# [THE DATA]
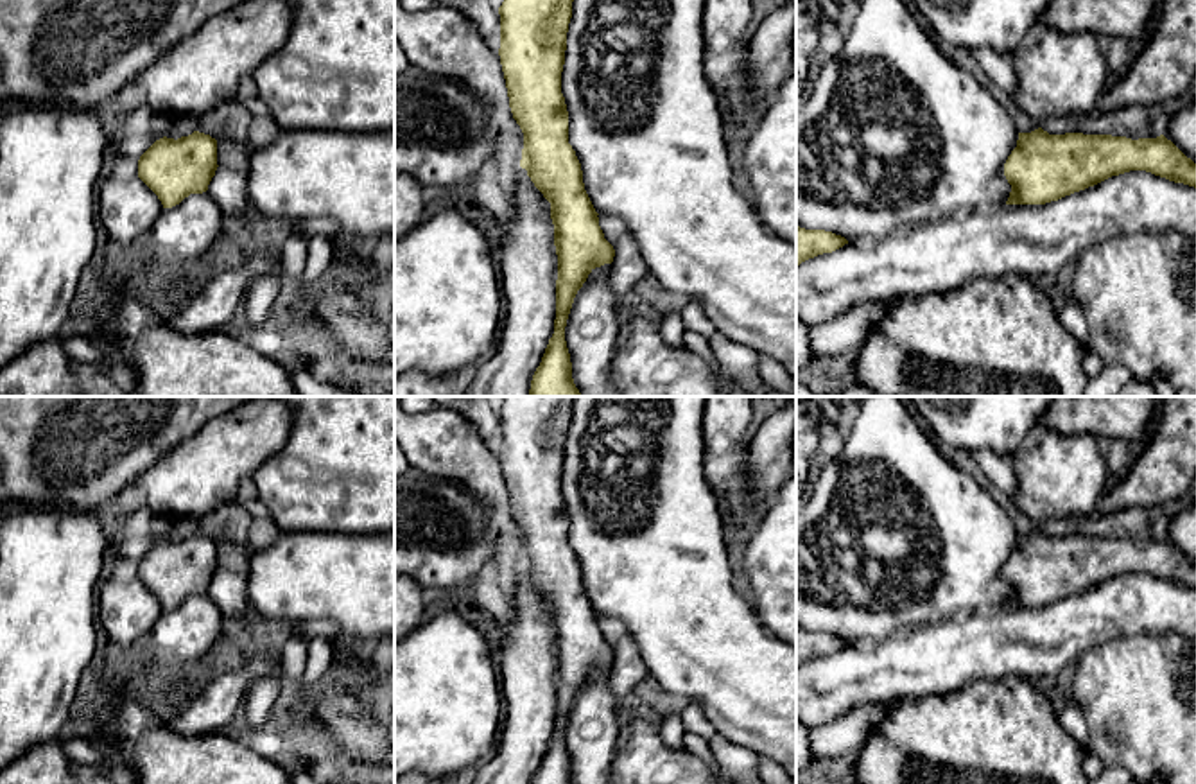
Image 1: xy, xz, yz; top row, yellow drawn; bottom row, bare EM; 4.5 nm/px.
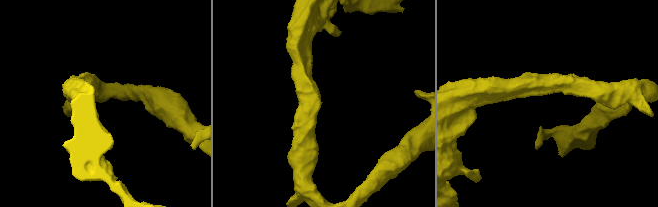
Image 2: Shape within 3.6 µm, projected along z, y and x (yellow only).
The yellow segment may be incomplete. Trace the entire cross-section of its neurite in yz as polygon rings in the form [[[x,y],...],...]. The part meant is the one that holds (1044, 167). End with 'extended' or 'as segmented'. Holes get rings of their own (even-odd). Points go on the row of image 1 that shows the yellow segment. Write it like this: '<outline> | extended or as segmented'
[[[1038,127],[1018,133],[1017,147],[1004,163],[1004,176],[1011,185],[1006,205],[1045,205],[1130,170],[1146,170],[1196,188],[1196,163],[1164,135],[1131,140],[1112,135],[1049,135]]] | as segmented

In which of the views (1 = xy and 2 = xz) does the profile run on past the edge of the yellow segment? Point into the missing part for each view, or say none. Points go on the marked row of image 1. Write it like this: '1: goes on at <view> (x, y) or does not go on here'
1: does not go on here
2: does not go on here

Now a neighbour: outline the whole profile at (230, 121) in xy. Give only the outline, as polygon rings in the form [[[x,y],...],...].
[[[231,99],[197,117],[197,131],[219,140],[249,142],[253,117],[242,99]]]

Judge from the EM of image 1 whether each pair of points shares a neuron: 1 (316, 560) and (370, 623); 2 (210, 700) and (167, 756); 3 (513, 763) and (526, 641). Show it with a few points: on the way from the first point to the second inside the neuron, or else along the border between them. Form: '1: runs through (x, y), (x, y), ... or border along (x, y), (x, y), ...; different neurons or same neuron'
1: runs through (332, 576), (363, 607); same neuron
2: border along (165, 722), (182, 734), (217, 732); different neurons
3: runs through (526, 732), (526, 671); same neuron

# [WHAT THIS TASK INVOLVES]
In repeating the entries, exclude the pictures and alter nothing else.

# [ANSWER SPACE]
Image 1: xy, xz, yz; top row, yellow drawn; bottom row, bare EM; 4.5 nm/px.
Image 2: Shape within 3.6 µm, projected along z, y and x (yellow only).
The yellow segment may be incomplete. Trace the entire cross-section of its neurite in yz as polygon rings in the form [[[x,y],...],...]. The part meant is the one that holds (1044, 167). End with 'extended' or 'as segmented'. Holes get rings of their own (even-odd). Points go on the row of image 1 that shows the yellow segment. Write it like this: '<outline> | extended or as segmented'
[[[1038,127],[1018,133],[1017,147],[1004,163],[1004,176],[1011,185],[1006,205],[1045,205],[1130,170],[1146,170],[1196,188],[1196,163],[1164,135],[1131,140],[1112,135],[1049,135]]] | as segmented

In which of the views (1 = xy and 2 = xz) does the profile run on past the edge of the yellow segment? Point into the missing part for each view, or say none. Points go on the marked row of image 1. Write it like this: '1: goes on at <view> (x, y) or does not go on here'
1: does not go on here
2: does not go on here

Now a neighbour: outline the whole profile at (230, 121) in xy. Give only the outline, as polygon rings in the form [[[x,y],...],...].
[[[231,99],[197,117],[197,131],[219,140],[249,142],[253,117],[242,99]]]

Judge from the EM of image 1 whether each pair of points shares a neuron: 1 (316, 560) and (370, 623); 2 (210, 700) and (167, 756); 3 (513, 763) and (526, 641). Show it with a few points: on the way from the first point to the second inside the neuron, or else along the border between them. Form: '1: runs through (x, y), (x, y), ... or border along (x, y), (x, y), ...; different neurons or same neuron'
1: runs through (332, 576), (363, 607); same neuron
2: border along (165, 722), (182, 734), (217, 732); different neurons
3: runs through (526, 732), (526, 671); same neuron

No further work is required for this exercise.